The men bore it in different ways. The old hands gritted their teeth philosophically, but the younger men frequently shrieked in their agony as the pitiless lash wound itself around the tender flesh, raising at first livid red welts, and afterwards lacerating the flesh and tearing the back into bloody seams.

The effect upon the lookers-on was varied. The younger officers, newly come from well-ordered English homes, frequently fainted at the sight. But the horror of the spectacle soon died away, and before many weeks had passed, with hardened looks, they stood on the quarter-deck and watched the performance amusedly. Soon the spectacle got to be a part of their life, and the jokes were many and the laughter loud at the victim’s expense. The greater the suffering the more pleasurable the excitement.

Many yarns are spun of Jack’s tricks to avoid the lash or to reduce to a minimum the pain of the blows. Sometimes the men had their flogging served to them regularly, but in small doses. To these the punishment lost its rigor. For the boatswain’s mate not infrequently disguised the force of his blows, which came lightly enough, though the victim bawled vigorously to keep up the deception, and in the “three- and four-dozen” cases he sometimes tempered his blows to the physical condition of the sufferers, who otherwise would have swooned with the pain.

One Jacky, who thought himself wiser than his fellows, in order to escape his next dozen, had a picture of a crucifix tattooed over the whole surface of his back, and under it a legend, which intimated that blows upon the image would be a sacrilege.
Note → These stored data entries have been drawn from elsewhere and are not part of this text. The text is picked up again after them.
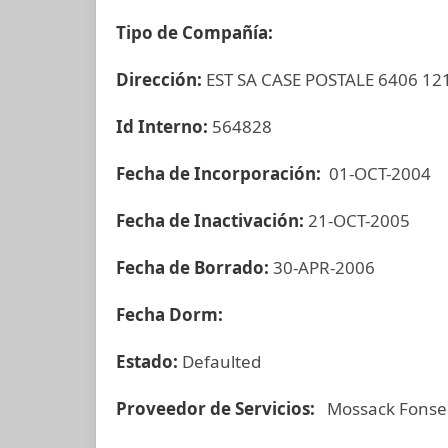
Tipo de Compañía:
Dirección:
EST SA CASE POSTALE 6406 1
Id Interno:
564828
Fecha de Incorporación:
01-OCT-2004
Fecha de Inactivación:
21-OCT-2005
Fecha de Borrado:
30-APR-2006
Fecha Dorm:
Estado:
Defaulted
Proveedor de Servicios:
Mossack Fonse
When next he was brought before the mast he showed it to the boatswain and his captain. The captain, a crusty barnacle of the old harsh school, smiled grimly.

“Don’t desecrate the picture, bos’n,” he said; “we will respect this man’s religious scruples. You may put on his shirt,” he said, chuckling to himself, “but remove his trousers, bos’n, and give him a dozen extra. And lay them on religiously, bos’n.”

All this was in the older days, and it was never so bad in the American as in the English navy. The middle period of the American navy, from before the Civil War to the age of iron and steel cruisers, presents an entirely different aspect in some ways.

Illegal punishments were still inflicted, for there were always then, as now, a certain percentage of ruffians forward who were amenable to no discipline, and could be managed only by meeting them with their own weapons. The “spread-eagle” and the ride on the “gray mare” were still resorted to to compel obedience.

They “spread-eagled” a man by tricing him up inside the rigging, taut lines holding his arms and legs outstretched to the farthest shrouds, a bight of rope passed around his body preventing too great a strain. He was gagged, and so he could not answer back.